The evolution of gene composition in angiosperms
MetadataShow full item record
Eudicots and monocots are the two major groups of plants in the angiosperms, or flowering plants, and they have distinct morphological features. One of the great biological questions is what genetic changes differentiate these two groups. In this dissertation, we took a first step toward answering this question by investigating gene content evolution in angiosperms. The completeness of the genome sequence is an important factor in determining if a gene is present or absent in a genome. We first used a novel method to estimate the genome size and evaluate the completeness of the Arabidopsis genome. By comparing the components of the samples from the whole genome assembly and independent whole genome shotgun sequencing, we demonstrated that the Arabidopsis genome size is at least 134.4 MB and that the number of genes missing from the current sequence data is likely to be less than 200. Gene number is one of the key parameters of biological complexity. Imperfect annotations have given consistent over-estimation of gene number in large and complex plant genomes. Here we show that GeneTrek is a cost-effective method to delineate the composition and structure of a complex genome.
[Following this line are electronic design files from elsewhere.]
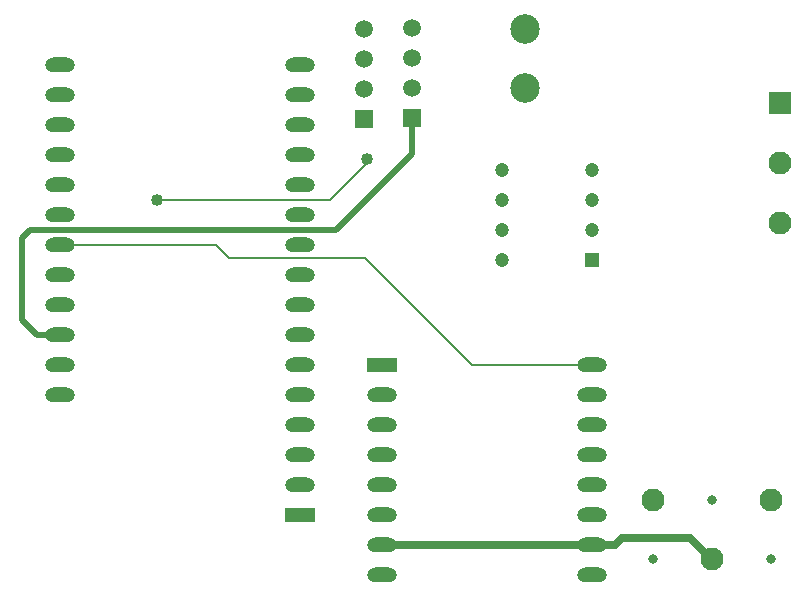
<source format=gbl>
G04*
G04 #@! TF.GenerationSoftware,Altium Limited,Altium Designer,19.1.8 (144)*
G04*
G04 Layer_Physical_Order=2*
G04 Layer_Color=16711680*
%FSLAX44Y44*%
%MOMM*%
G71*
G01*
G75*
%ADD15C,0.2032*%
%ADD50C,0.5080*%
%ADD51C,0.6350*%
%ADD52C,1.5000*%
%ADD53R,1.5000X1.5000*%
%ADD54R,1.2000X1.2000*%
%ADD55C,1.2000*%
%ADD56R,1.9500X1.9500*%
%ADD57C,1.9500*%
%ADD58C,0.8000*%
%ADD59O,2.5400X1.2700*%
%ADD60R,2.5400X1.2700*%
%ADD61C,2.5000*%
%ADD62C,1.0160*%
D15*
X406400Y203200D02*
X508000D01*
X315722Y293878D02*
X406400Y203200D01*
X139700Y342900D02*
X285750D01*
X316431Y376883D02*
X317500Y377952D01*
X316431Y373581D02*
Y376883D01*
X285750Y342900D02*
X316431Y373581D01*
X57150Y304800D02*
X189230D01*
X200152Y293878D01*
X315722D01*
D50*
X355600Y412750D02*
Y412844D01*
Y382198D02*
Y412750D01*
X38100Y228600D02*
X57150D01*
X25400Y241300D02*
X38100Y228600D01*
X25400Y241300D02*
Y311150D01*
X31750Y317500D01*
X290902D01*
X355600Y382198D01*
D51*
X590550Y57150D02*
X609200Y38500D01*
X533400Y57150D02*
X590550D01*
X527050Y50800D02*
X533400Y57150D01*
X514350Y50800D02*
X527050D01*
X330200D02*
X495300D01*
D52*
X355600Y488950D02*
D03*
Y463550D02*
D03*
Y438150D02*
D03*
X314960Y487680D02*
D03*
Y462280D02*
D03*
Y436880D02*
D03*
D53*
X355600Y412750D02*
D03*
X314960Y411480D02*
D03*
D54*
X508000Y292100D02*
D03*
D55*
Y317500D02*
D03*
Y342900D02*
D03*
Y368300D02*
D03*
X431800D02*
D03*
Y342900D02*
D03*
Y317500D02*
D03*
Y292100D02*
D03*
D56*
X666750Y425450D02*
D03*
D57*
Y374650D02*
D03*
Y323850D02*
D03*
X559600Y88900D02*
D03*
X659600D02*
D03*
X609600Y38900D02*
D03*
D58*
Y88900D02*
D03*
X559600Y38900D02*
D03*
X659600D02*
D03*
D59*
X508000Y25400D02*
D03*
Y50800D02*
D03*
Y76200D02*
D03*
Y101600D02*
D03*
Y127000D02*
D03*
Y152400D02*
D03*
Y177800D02*
D03*
Y203200D02*
D03*
X330200Y25400D02*
D03*
Y50800D02*
D03*
Y76200D02*
D03*
Y101600D02*
D03*
Y127000D02*
D03*
Y152400D02*
D03*
Y177800D02*
D03*
X57150Y457200D02*
D03*
Y431800D02*
D03*
Y406400D02*
D03*
Y381000D02*
D03*
Y355600D02*
D03*
Y330200D02*
D03*
Y304800D02*
D03*
Y279400D02*
D03*
Y254000D02*
D03*
Y228600D02*
D03*
Y203200D02*
D03*
Y177800D02*
D03*
X260350Y457200D02*
D03*
Y431800D02*
D03*
Y406400D02*
D03*
Y381000D02*
D03*
Y355600D02*
D03*
Y330200D02*
D03*
Y304800D02*
D03*
Y279400D02*
D03*
Y254000D02*
D03*
Y228600D02*
D03*
Y203200D02*
D03*
Y177800D02*
D03*
Y152400D02*
D03*
Y127000D02*
D03*
Y101600D02*
D03*
D60*
X330200Y203200D02*
D03*
X260350Y76200D02*
D03*
D61*
X450850Y487896D02*
D03*
Y437896D02*
D03*
D62*
X139700Y342900D02*
D03*
X317500Y377952D02*
D03*
M02*

</source>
By annotating 74 randomly selected BACs, we demonstrated that maize contains 37,000 to 63,000 genes with uneven distribution along the genome. Finally, we compared the gene content of monocots and eudicots, using the nearly complete rice and Arabidopsis genome sequences as the basis of the analysis. We estimated that at least 2,460 rice genes are missing from Arabidopsis and at least 558 Arabidopsis genes are missing in rice, including some genes with known function. The missing gene set is enriched with genes of unknown functions, providing an interesting set of genes for further functional analysis. By looking at the presence and absence pattern of the lost genes in the phylogenetic tree, some gene loss events can be dated. Our gel blot hybridization experiments confirmed that the incompleteness of the Arabidopsis genome has had little effect on the estimation of rice genes missing in Arabidopsis. Additional plant genome sequences are needed to illustrate the details of gene content evolution in angiosperms.